Infrastruktur- & Netzwerksicherheit

Schutz der technischen Basis moderner IT-Landschaften

Absicherung von Netzwerken, Systemen und infrastrukturellen Komponenten

Die IT-Infrastruktur bildet das Fundament nahezu aller Geschäftsprozesse. Netzwerke, Systeme und zugrunde liegende Plattformen sind dabei zentrale Angriffspunkte für externe und interne Bedrohungen.

 

Eine wirksame Infrastruktur- und Netzwerksicherheit zielt darauf ab, diese Basis systematisch zu schützen, Angriffsflächen zu reduzieren und die Verfügbarkeit sowie Integrität von Systemen dauerhaft sicherzustellen. Dabei werden technische Schutzmaßnahmen, Architekturprinzipien und betriebliche Anforderungen miteinander verbunden.
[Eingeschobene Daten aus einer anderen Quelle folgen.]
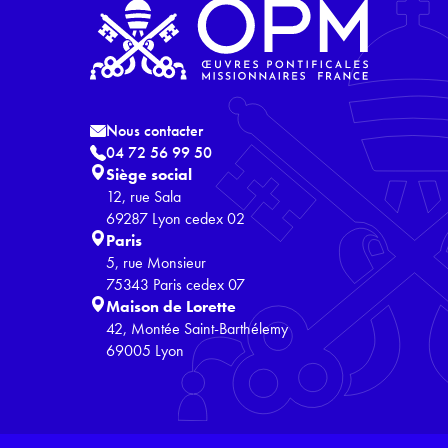
Nous contacter
04 72 56 99 50
Siège social
12, rue Sala
69287 Lyon cedex 02
Paris
5, rue Monsieur
75343 Paris cedex 07
Maison de Lorette
42, Montée Saint-Barthélemy
69005 Lyon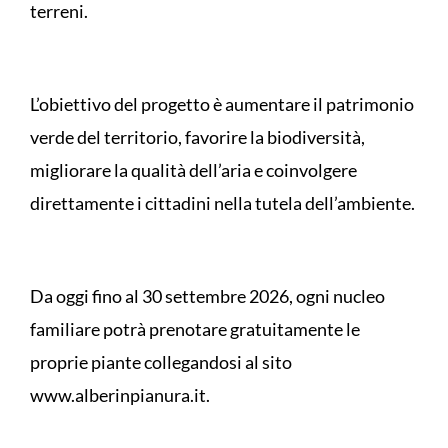
terreni.
L’obiettivo del progetto è aumentare il patrimonio
verde del territorio, favorire la biodiversità,
migliorare la qualità dell’aria e coinvolgere
direttamente i cittadini nella tutela dell’ambiente.
Da oggi fino al 30 settembre 2026, ogni nucleo
familiare potrà prenotare gratuitamente le
proprie piante collegandosi al sito
www.alberinpianura.it.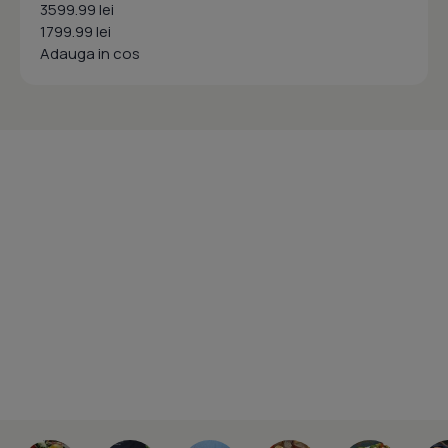
3599.99 lei
1799.99 lei
Adauga in cos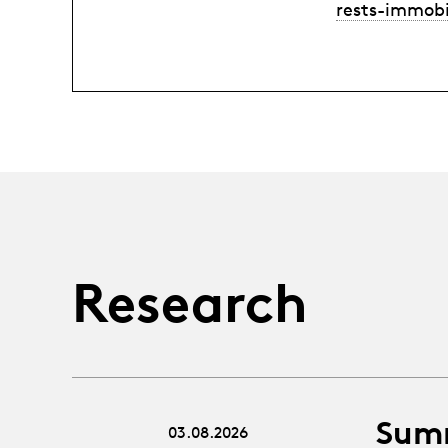
rests-immobi
Research
Sum
03.08.2026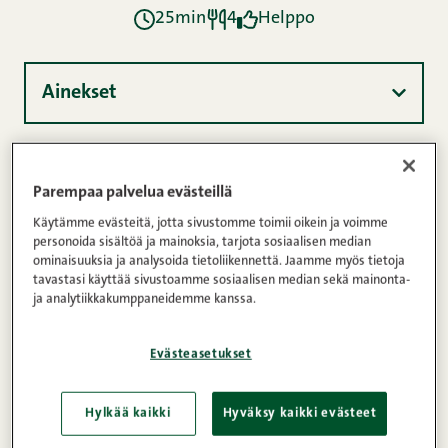
25min
4
Helppo
Ainekset
Ohje
Parempaa palvelua evästeillä
Käytämme evästeitä, jotta sivustomme toimii oikein ja voimme
personoida sisältöä ja mainoksia, tarjota sosiaalisen median
Ravintosisältö
ominaisuuksia ja analysoida tietoliikennettä. Jaamme myös tietoja
tavastasi käyttää sivustoamme sosiaalisen median sekä mainonta-
ja analytiikkakumppaneidemme kanssa.
Tomaattikastike, mozzarella ja yrttejä – tämä
Evästeasetukset
gnocchivuoka on yksinkertaisen nerokasta
arkiherkkua jossa makua on antamasssa
Hylkää kaikki
Hyväksy kaikki evästeet
vivahderikas All Natural Salsiccia. Tämän reseptin
Snellmanille kehitti kokki ja ruokabloggaaja Mika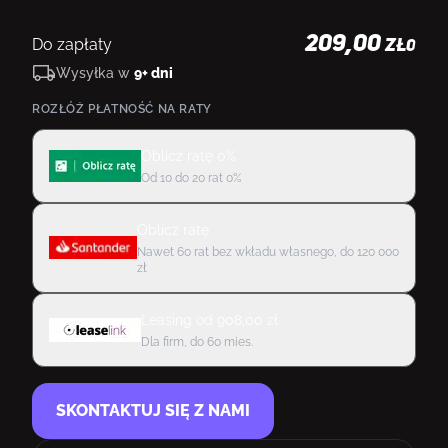
209,00
Do zapłaty
ZŁ
0
Wysyłka w
9+ dni
ROZŁÓŻ PŁATNOŚĆ NA RATY
Oblicz ratę 0%
Od 10 do 20 rat 0%
Oblicz ratę
Nawet 60 rat bez wkładu własnego, do 120 000
zł
Leasing
od
908,00
zł
Dla firm, do 60 mies.
SKONTAKTUJ SIĘ Z NAMI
Stabile und geschützte IT-Infrastrukturen als Voraussetzung für den Geschäftsbetrieb

Mit zunehmender Vernetzung, Cloud-Nutzung und Integration externer Systeme wächst die Komplexität von IT-Infrastrukturen erheblich. Gleichzeitig erweitern sich potenzielle Angriffsflächen, insbesondere auf Netzwerk- und Infrastrukturebene.

 

Ohne strukturierte Sicherheitsmaßnahmen entstehen Risiken, die sich direkt auf Verfügbarkeit, Performance und Sicherheit geschäftskritischer Systeme auswirken können.
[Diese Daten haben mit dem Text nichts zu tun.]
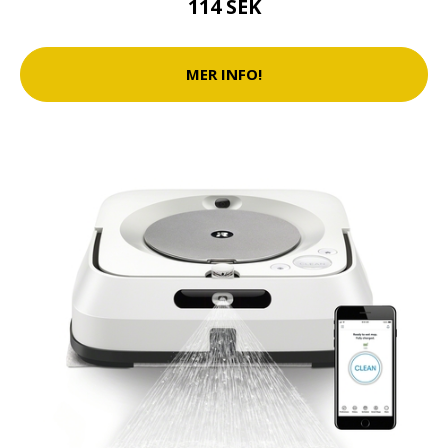
114 SEK
MER INFO!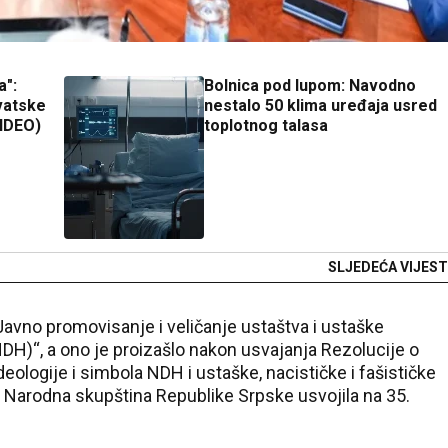
a":
Bolnica pod lupom: Navodno
vatske
nestalo 50 klima uređaja usred
VIDEO)
toplotnog talasa
SLJEDEĆA VIJEST
“Javno promovisanje i veličanje ustaštva i ustaške
DH)“, a ono je proizašlo nakon usvajanja Rezolucije o
deologije i simbola NDH i ustaške, nacističke i fašističke
je Narodna skupština Republike Srpske usvojila na 35.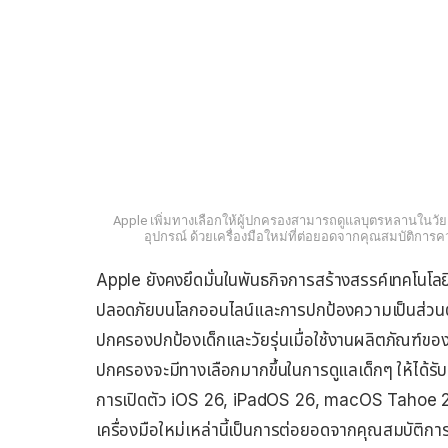
Apple เพิ่มทางเลือกให้ผู้ปกครองสามารถดูแลบุตรหลานในวัยเด็
อุปกรณ์ ด้วยเครื่องมือใหม่ที่ต่อยอดจากคุณสมบัติการ
Apple ยังคงยึดมั่นในพันธกิจการสร้างสรรค์เทคโนโลยีท
ปลอดภัยบนโลกออนไลน์และการปกป้องความเป็นส่วนตัว โด
ปกครองปกป้องเด็กและวัยรุ่นเมื่อใช้งานผลิตภัณฑ์ของ 
ปกครองจะมีทางเลือกมากขึ้นในการดูแลเด็กๆ ให้ได้รับป
การเปิดตัว iOS 26, iPadOS 26, macOS Tahoe 2
เครื่องมือใหม่เหล่านี้เป็นการต่อยอดจากคุณสมบัติก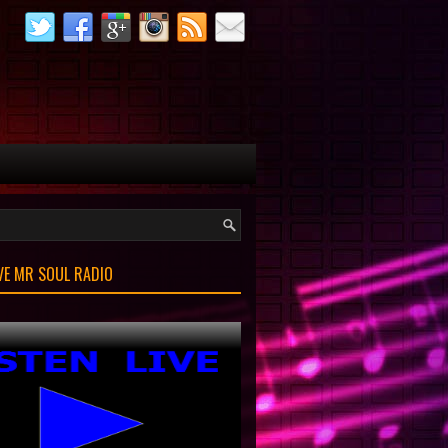
IVE MR SOUL RADIO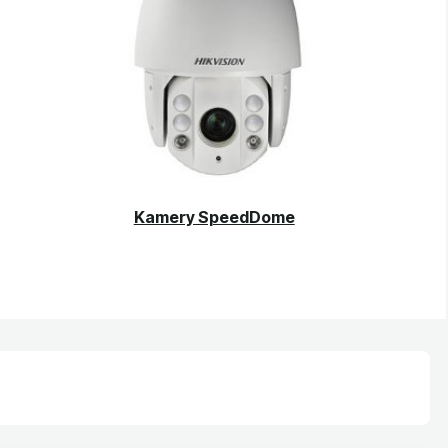
Kamery SpeedDome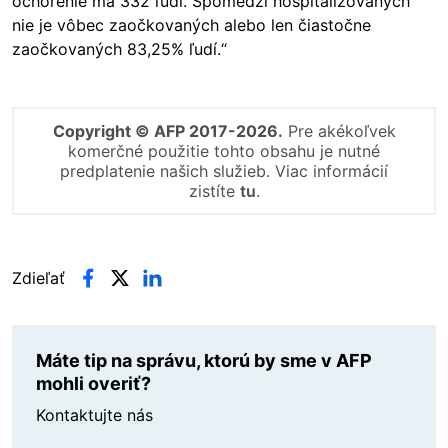
ochorenie má 332 ľudí. Spomedzi hospitalizovaných
nie je vôbec zaočkovaných alebo len čiastočne
zaočkovaných 83,25% ľudí.“
Copyright © AFP 2017-2026.
Pre akékoľvek
komerčné použitie tohto obsahu je nutné
predplatenie našich služieb. Viac informácií
zistíte
tu
.
Zdieľať
Máte tip na správu, ktorú by sme v AFP
mohli overiť?
Kontaktujte nás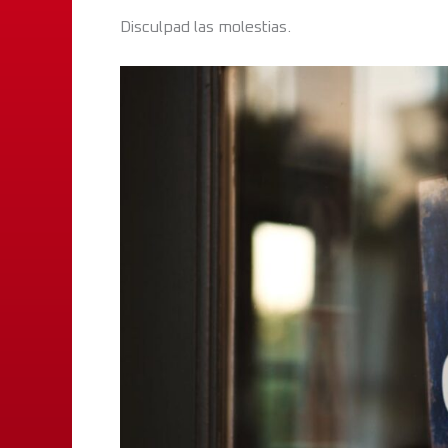
Disculpad las molestias.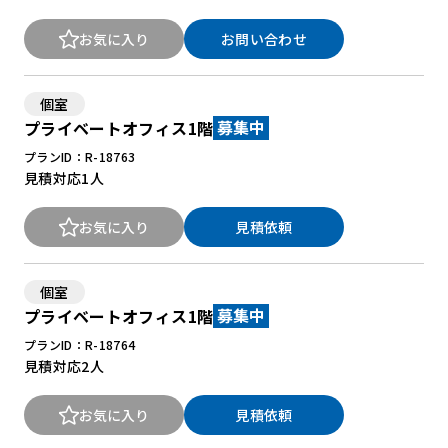
お気に入り
お問い合わせ
個室
プライベートオフィス1階
募集中
プランID：R-18763
見積対応
1人
お気に入り
見積依頼
個室
プライベートオフィス1階
募集中
プランID：R-18764
見積対応
2人
お気に入り
見積依頼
Warum wachsende Systemlandschaften neue Risiken schaffen:

  • Erhöhte Angriffsfläche durch komplexe und vernetzte Infrastrukturen

  • Unzureichend abgesicherte Schnittstellen und Netzwerkzugänge

  • Risiken für Verfügbarkeit und Stabilität kritischer Systeme

  • Fehlende Transparenz über Netzwerkstrukturen und Abhängigkeiten

  • Erhöhter Betriebsaufwand durch unkoordinierte Sicherheitsmaßnahmen

Strukturelle Herausforderungen in Infrastruktur und Netzwerken

Komplexe und gewachsene Netzwerkstrukturen

Netzwerke sind häufig historisch gewachsen und nur eingeschränkt dokumentiert. Segmentierung, Zugriffskontrollen und Sicherheitszonen sind nicht konsistent umgesetzt.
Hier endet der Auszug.